_Written instruction:_
Copy word for word the part of the mobile-station passage that starts at the words "If either event" and ends after "the cellular network.".

_Selection:_
If either event a) or event b) of the above is detected by the control server 30, then the following sequence of events is carried out. In this case, the group comprises the first mobile station 10 and the second mobile station 20 and the second mobile station 20 requests a resource from the cellular network.

• 1. The control server 30 sends a first instruction 100 to the first mobile station 10. The first mobile station 10 is thereby instructed to act as a “local host”. The first mobile station 10 is also instructed: to enable one or more communications technologies and to expect at least one request for downloading a particular resource over the specified one or more communication technologies from the second mobile station 20; and to enable access to the requested resource for the second mobile station 20.
• 2. The control server 30 sends a second instruction 110 to the second mobile station 20. The second mobile station 20 is instructed: to enable the relevant one or more communications technologies that are also supported by the first mobile station 10; and to redirect their request for the resource to the first mobile station 10 via the one or more common communications technologies.
• 3. A communications link between the first mobile station 10 and the second mobile station 20 is initiated, identified or configured. The second mobile station 20 then sends a request transmission 120 to the first mobile station 10 over this communications link. This request transmission 120 requests the required resource from the first mobile station 10 using the communications link. The data for that resource is transmitted between the first mobile station 10 and the second mobile station 20 in data communication 140. If this data is not already available at the first mobile station 10, then the first mobile station 10 obtains this data from the content server 40 in data communication 150.
• 4. The second mobile station carries out a check procedure 150, comprising the following steps. If transfer of the resource from the first mobile station 10 to the second mobile station 20 is successful, then the second mobile station 20 closes its connection to the first mobile station 10 and may disable or re-configure the one or more communications technologies into their configuration prior to the second instruction 110 from the control server 30. This maintains security and preserves battery life at the second mobile station.
• 5. If transfer of the resource to the second mobile station 20 is unsuccessful, then the second mobile station 20 may try another mobile station to act as a “local host” (not shown). Alternatively, the second mobile station 20 may initiate a connection to the content server 40 via the cellular network or another network and attempt to download the resource in this way. The second mobile station 20 may disable the one or more communications technologies, as above.
• 6. Once the first mobile station. 10 has served the particular resource (or resources, if multiple requests are being serviced), it then disables or re-configures the one or more common communications technologies into their configuration prior to the first instruction 100 from the control server 30. This takes place in a terminating procedure 160.

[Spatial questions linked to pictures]
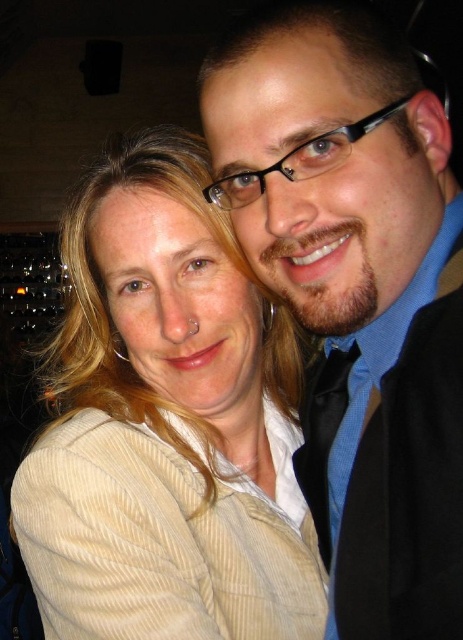
Question: Is beige corduroy jacket at upper left closer to camera compared to matte black suit at right?

Choices:
 (A) yes
 (B) no

Answer: (B)

Question: Does beige corduroy jacket at upper left have a greater width compared to matte black suit at right?

Choices:
 (A) yes
 (B) no

Answer: (A)

Question: Which point appears farthest from the camera in this image?

Choices:
 (A) (176, 369)
 (B) (319, 401)

Answer: (B)

Question: Observing the image, what is the correct spatial positioning of beige corduroy jacket at upper left in reference to matte black suit at right?

Choices:
 (A) right
 (B) left

Answer: (B)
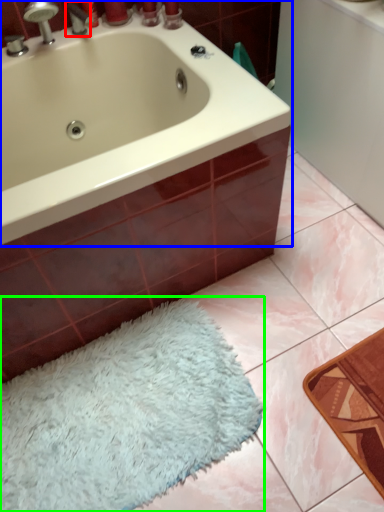
Question: Based on their relative distances, which object is nearer to tap (highlighted by a red box)? Choose from bathtub (highlighted by a blue box) and bath mat (highlighted by a green box).

Choices:
 (A) bathtub
 (B) bath mat

Answer: (A)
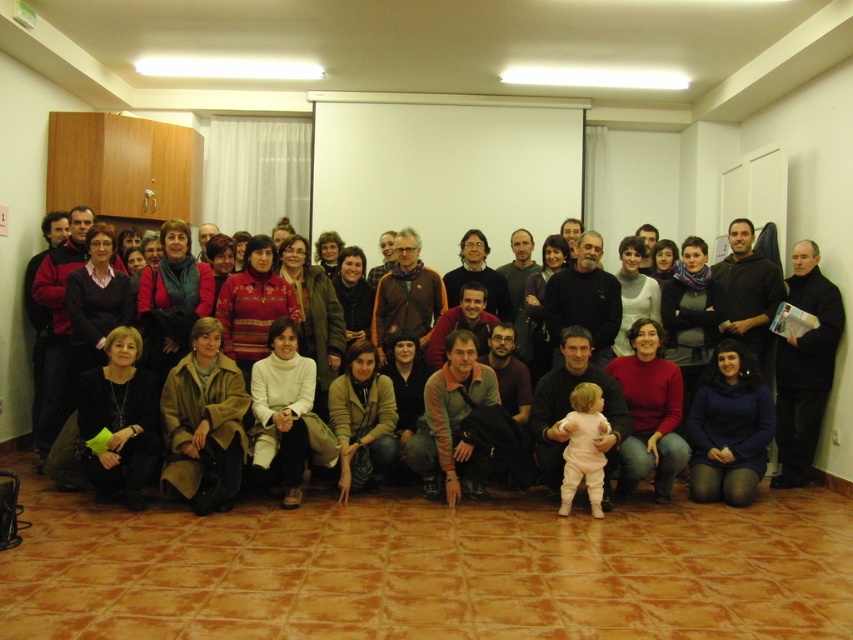
You are organizing a clothing donation drive and need to stack these jackets. The black matte jacket at right and the matte black jacket at lower center are both on a rack. Which jacket should you place on top to match their current arrangement?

_Output of the exercise:_
If either event a) or event b) of the above is detected by the control server 30, then the following sequence of events is carried out. In this case, the group comprises the first mobile station 10 and the second mobile station 20 and the second mobile station 20 requests a resource from the cellular network.